------ Source material ------
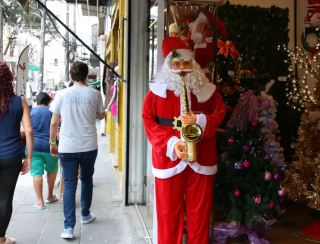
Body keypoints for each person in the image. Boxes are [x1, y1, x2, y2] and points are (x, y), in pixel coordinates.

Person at [142, 37, 226, 244]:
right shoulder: (154, 94)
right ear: (168, 66)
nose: (182, 69)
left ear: (193, 64)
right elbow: (149, 123)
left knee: (201, 212)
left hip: (202, 157)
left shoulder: (208, 91)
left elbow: (220, 112)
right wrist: (171, 144)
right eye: (177, 64)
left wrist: (199, 120)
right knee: (167, 212)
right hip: (169, 159)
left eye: (186, 63)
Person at [49, 61, 105, 239]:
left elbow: (54, 122)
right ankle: (85, 214)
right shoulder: (94, 94)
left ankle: (68, 228)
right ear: (87, 75)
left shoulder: (61, 94)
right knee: (87, 180)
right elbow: (101, 116)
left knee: (70, 185)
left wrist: (52, 143)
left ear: (71, 77)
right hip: (89, 145)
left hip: (67, 146)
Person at [0, 62, 34, 244]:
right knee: (4, 198)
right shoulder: (19, 102)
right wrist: (28, 157)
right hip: (11, 156)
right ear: (8, 80)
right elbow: (29, 131)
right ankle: (1, 238)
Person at [28, 92, 59, 210]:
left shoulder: (30, 112)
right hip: (50, 146)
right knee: (52, 170)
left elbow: (23, 130)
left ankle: (40, 202)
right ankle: (50, 196)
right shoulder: (52, 112)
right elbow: (57, 129)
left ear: (37, 101)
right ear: (48, 102)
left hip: (33, 147)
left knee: (36, 172)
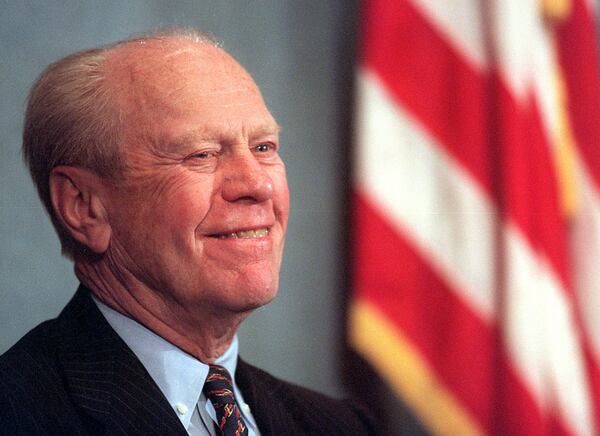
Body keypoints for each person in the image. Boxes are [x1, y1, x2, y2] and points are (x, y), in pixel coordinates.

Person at [0, 29, 376, 435]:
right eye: (202, 155)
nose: (258, 186)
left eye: (264, 147)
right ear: (84, 206)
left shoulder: (340, 426)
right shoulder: (17, 413)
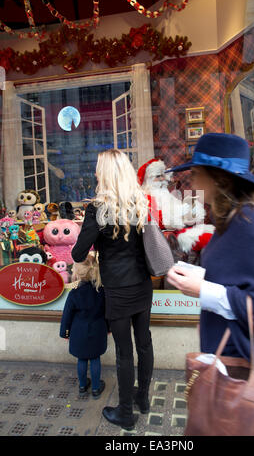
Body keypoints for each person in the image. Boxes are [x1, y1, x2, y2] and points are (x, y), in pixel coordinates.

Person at [167, 132, 254, 381]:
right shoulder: (234, 219)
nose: (192, 184)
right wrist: (202, 279)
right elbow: (241, 277)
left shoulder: (251, 222)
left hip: (249, 379)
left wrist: (203, 290)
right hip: (233, 367)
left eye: (196, 174)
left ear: (218, 179)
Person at [71, 149, 154, 431]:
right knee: (144, 342)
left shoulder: (98, 208)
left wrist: (95, 247)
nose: (95, 172)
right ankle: (143, 399)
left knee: (124, 351)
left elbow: (78, 252)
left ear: (104, 173)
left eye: (98, 168)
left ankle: (126, 413)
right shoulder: (140, 202)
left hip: (118, 288)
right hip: (143, 283)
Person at [60, 254, 107, 398]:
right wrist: (110, 328)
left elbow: (67, 315)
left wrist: (65, 333)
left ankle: (82, 385)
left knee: (81, 359)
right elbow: (108, 312)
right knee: (95, 359)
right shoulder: (102, 292)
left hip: (78, 331)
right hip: (98, 329)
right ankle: (96, 388)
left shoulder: (74, 293)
------
■ **Work to complete**:
No pictures, please. Output the listing above exactly as it stands.

■ **Finished exercise**:
Body keypoints for each person in the image. Boxes are [x1, y1, x2, y2] and points are (x, y), in pixel coordinates.

Person at [142, 37, 226, 244]:
right shoulder: (154, 94)
right ear: (168, 66)
nose: (182, 69)
left ear: (193, 64)
right elbow: (149, 123)
left knee: (201, 212)
left hip: (202, 157)
left shoulder: (208, 91)
left elbow: (220, 112)
right wrist: (171, 144)
right eye: (177, 64)
left wrist: (199, 120)
right knee: (167, 212)
right hip: (169, 159)
left eye: (186, 63)
Person at [49, 61, 105, 239]:
left elbow: (54, 122)
right ankle: (85, 214)
right shoulder: (94, 94)
left ankle: (68, 228)
right ear: (87, 75)
left shoulder: (61, 94)
right knee: (87, 180)
right elbow: (101, 116)
left knee: (70, 185)
left wrist: (52, 143)
left ear: (71, 77)
right hip: (89, 145)
left hip: (67, 146)
Person at [0, 62, 34, 244]:
right knee: (4, 198)
right shoulder: (19, 102)
right wrist: (28, 157)
right hip: (11, 156)
right ear: (8, 80)
right elbow: (29, 131)
right ankle: (1, 238)
Person at [28, 92, 59, 210]:
left shoulder: (30, 112)
right hip: (50, 146)
right knee: (52, 170)
left elbow: (23, 130)
left ankle: (40, 202)
right ankle: (50, 196)
right shoulder: (52, 112)
right elbow: (57, 129)
left ear: (37, 101)
right ear: (48, 102)
left hip: (33, 147)
left knee: (36, 172)
Body keypoints for each person in the image. Boxes are [x1, y1, x2, y2] and points are (x, y), in pixel coordinates.

Person at [0, 29, 376, 435]:
right eye: (202, 155)
nose: (258, 186)
left eye: (264, 147)
right ear: (84, 206)
left shoulder: (340, 426)
right shoulder: (17, 413)
Body keypoints for each person in the image. Boxes are [x1, y1, x2, y2] and points are (x, y), in pixel coordinates.

Person at [167, 132, 254, 381]:
right shoulder: (234, 219)
nose: (192, 184)
right wrist: (202, 279)
right elbow: (241, 277)
left shoulder: (251, 222)
left hip: (249, 379)
left wrist: (203, 290)
right hip: (233, 367)
left eye: (196, 174)
left ear: (218, 179)
Person at [71, 149, 154, 431]:
right knee: (144, 342)
left shoulder: (98, 208)
left wrist: (95, 247)
nose: (95, 172)
right ankle: (143, 399)
left knee: (124, 351)
left elbow: (78, 252)
left ear: (104, 173)
left eye: (98, 168)
left ankle: (126, 413)
right shoulder: (140, 202)
left hip: (118, 288)
right hip: (143, 283)
Person at [60, 254, 107, 398]:
right wrist: (110, 328)
left elbow: (67, 315)
left wrist: (65, 333)
left ankle: (82, 385)
left knee: (81, 359)
right elbow: (108, 312)
right knee: (95, 359)
right shoulder: (102, 292)
left hip: (78, 331)
right hip: (98, 329)
right ankle: (96, 388)
left shoulder: (74, 293)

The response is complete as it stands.